- [Task statement]
Look through the material below and copy every line containing the word "Horsepower".

- [Data records]
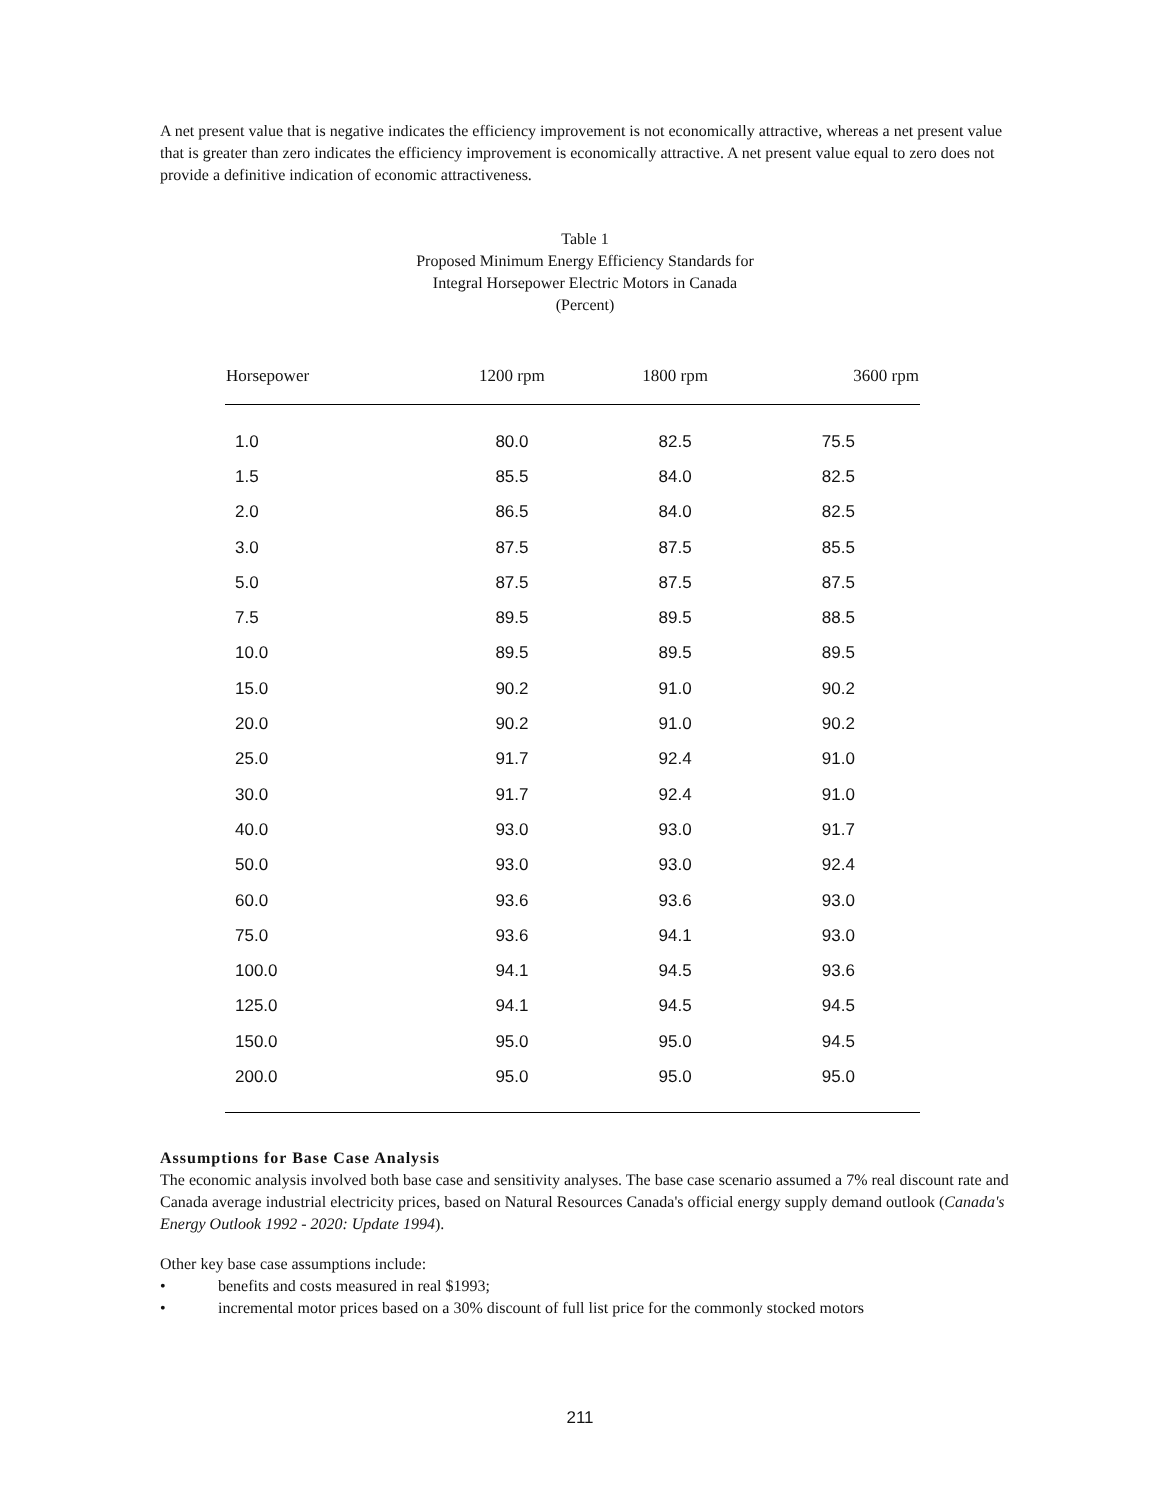A net present value that is negative indicates the efficiency improvement is not economically attractive, whereas a net present value that is greater than zero indicates the efficiency improvement is economically attractive. A net present value equal to zero does not provide a definitive indication of economic attractiveness.
Table 1
Proposed Minimum Energy Efficiency Standards for
Integral Horsepower Electric Motors in Canada
(Percent)
| Horsepower | 1200 rpm | 1800 rpm | 3600 rpm |
| --- | --- | --- | --- |
| 1.0 | 80.0 | 82.5 | 75.5 |
| 1.5 | 85.5 | 84.0 | 82.5 |
| 2.0 | 86.5 | 84.0 | 82.5 |
| 3.0 | 87.5 | 87.5 | 85.5 |
| 5.0 | 87.5 | 87.5 | 87.5 |
| 7.5 | 89.5 | 89.5 | 88.5 |
| 10.0 | 89.5 | 89.5 | 89.5 |
| 15.0 | 90.2 | 91.0 | 90.2 |
| 20.0 | 90.2 | 91.0 | 90.2 |
| 25.0 | 91.7 | 92.4 | 91.0 |
| 30.0 | 91.7 | 92.4 | 91.0 |
| 40.0 | 93.0 | 93.0 | 91.7 |
| 50.0 | 93.0 | 93.0 | 92.4 |
| 60.0 | 93.6 | 93.6 | 93.0 |
| 75.0 | 93.6 | 94.1 | 93.0 |
| 100.0 | 94.1 | 94.5 | 93.6 |
| 125.0 | 94.1 | 94.5 | 94.5 |
| 150.0 | 95.0 | 95.0 | 94.5 |
| 200.0 | 95.0 | 95.0 | 95.0 |
Assumptions for Base Case Analysis
The economic analysis involved both base case and sensitivity analyses. The base case scenario assumed a 7% real discount rate and Canada average industrial electricity prices, based on Natural Resources Canada's official energy supply demand outlook (Canada's Energy Outlook 1992 - 2020: Update 1994).
Other key base case assumptions include:
• benefits and costs measured in real $1993;
• incremental motor prices based on a 30% discount of full list price for the commonly stocked motors
211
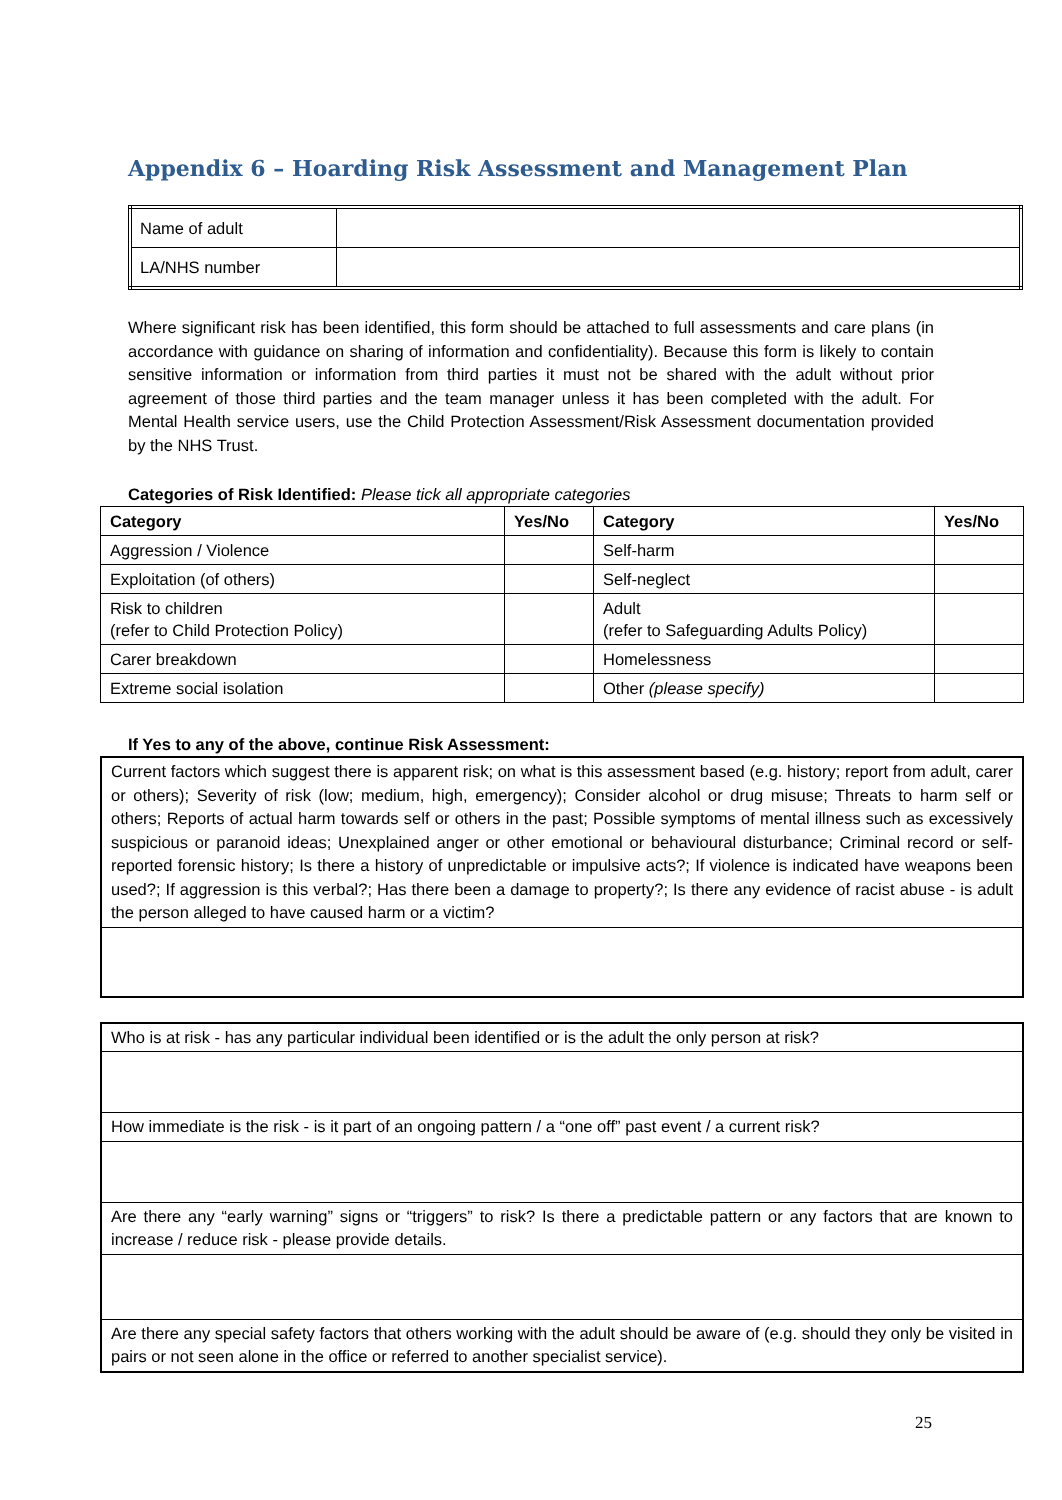Appendix 6 – Hoarding Risk Assessment and Management Plan
| Name of adult | |
| LA/NHS number | |
Where significant risk has been identified, this form should be attached to full assessments and care plans (in accordance with guidance on sharing of information and confidentiality). Because this form is likely to contain sensitive information or information from third parties it must not be shared with the adult without prior agreement of those third parties and the team manager unless it has been completed with the adult. For Mental Health service users, use the Child Protection Assessment/Risk Assessment documentation provided by the NHS Trust.
Categories of Risk Identified: Please tick all appropriate categories
| Category | Yes/No | Category | Yes/No |
| --- | --- | --- | --- |
| Aggression / Violence | | Self-harm | |
| Exploitation (of others) | | Self-neglect | |
| Risk to children (refer to Child Protection Policy) | | Adult (refer to Safeguarding Adults Policy) | |
| Carer breakdown | | Homelessness | |
| Extreme social isolation | | Other (please specify) | |
If Yes to any of the above, continue Risk Assessment:
| Current factors which suggest there is apparent risk; on what is this assessment based (e.g. history; report from adult, carer or others); Severity of risk (low; medium, high, emergency); Consider alcohol or drug misuse; Threats to harm self or others; Reports of actual harm towards self or others in the past; Possible symptoms of mental illness such as excessively suspicious or paranoid ideas; Unexplained anger or other emotional or behavioural disturbance; Criminal record or self-reported forensic history; Is there a history of unpredictable or impulsive acts?; If violence is indicated have weapons been used?; If aggression is this verbal?; Has there been a damage to property?; Is there any evidence of racist abuse - is adult the person alleged to have caused harm or a victim? |
| Who is at risk - has any particular individual been identified or is the adult the only person at risk? |
| How immediate is the risk - is it part of an ongoing pattern / a “one off” past event / a current risk? |
| Are there any “early warning” signs or “triggers” to risk? Is there a predictable pattern or any factors that are known to increase / reduce risk - please provide details. |
| Are there any special safety factors that others working with the adult should be aware of (e.g. should they only be visited in pairs or not seen alone in the office or referred to another specialist service). |
25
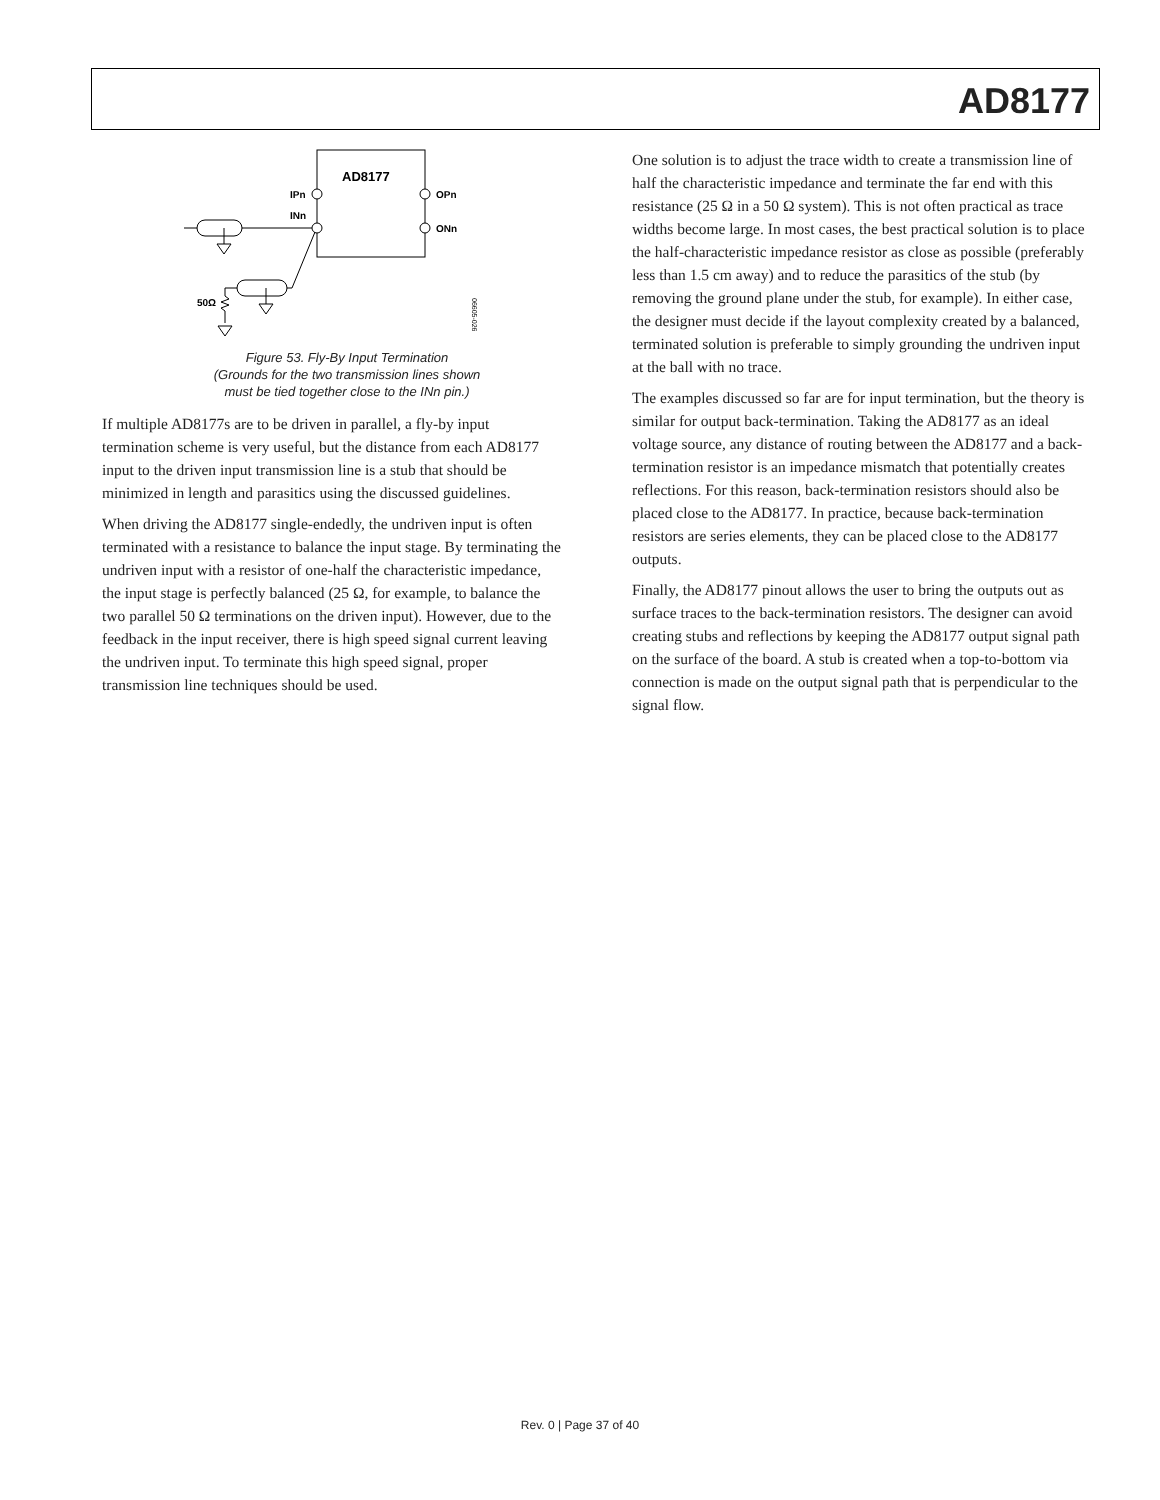AD8177
AD8177
IPn
INn
OPn
ONn
50Ω
06605-026
Figure 53. Fly-By Input Termination
(Grounds for the two transmission lines shown
must be tied together close to the INn pin.)
If multiple AD8177s are to be driven in parallel, a fly-by input termination scheme is very useful, but the distance from each AD8177 input to the driven input transmission line is a stub that should be minimized in length and parasitics using the discussed guidelines.
When driving the AD8177 single-endedly, the undriven input is often terminated with a resistance to balance the input stage. By terminating the undriven input with a resistor of one-half the characteristic impedance, the input stage is perfectly balanced (25 Ω, for example, to balance the two parallel 50 Ω terminations on the driven input). However, due to the feedback in the input receiver, there is high speed signal current leaving the undriven input. To terminate this high speed signal, proper transmission line techniques should be used.
One solution is to adjust the trace width to create a transmission line of half the characteristic impedance and terminate the far end with this resistance (25 Ω in a 50 Ω system). This is not often practical as trace widths become large. In most cases, the best practical solution is to place the half-characteristic impedance resistor as close as possible (preferably less than 1.5 cm away) and to reduce the parasitics of the stub (by removing the ground plane under the stub, for example). In either case, the designer must decide if the layout complexity created by a balanced, terminated solution is preferable to simply grounding the undriven input at the ball with no trace.
The examples discussed so far are for input termination, but the theory is similar for output back-termination. Taking the AD8177 as an ideal voltage source, any distance of routing between the AD8177 and a back-termination resistor is an impedance mismatch that potentially creates reflections. For this reason, back-termination resistors should also be placed close to the AD8177. In practice, because back-termination resistors are series elements, they can be placed close to the AD8177 outputs.
Finally, the AD8177 pinout allows the user to bring the outputs out as surface traces to the back-termination resistors. The designer can avoid creating stubs and reflections by keeping the AD8177 output signal path on the surface of the board. A stub is created when a top-to-bottom via connection is made on the output signal path that is perpendicular to the signal flow.
Rev. 0 | Page 37 of 40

- [Exercise answer]
Integral Horsepower Electric Motors in Canada
| Horsepower | 1200 rpm | 1800 rpm | 3600 rpm |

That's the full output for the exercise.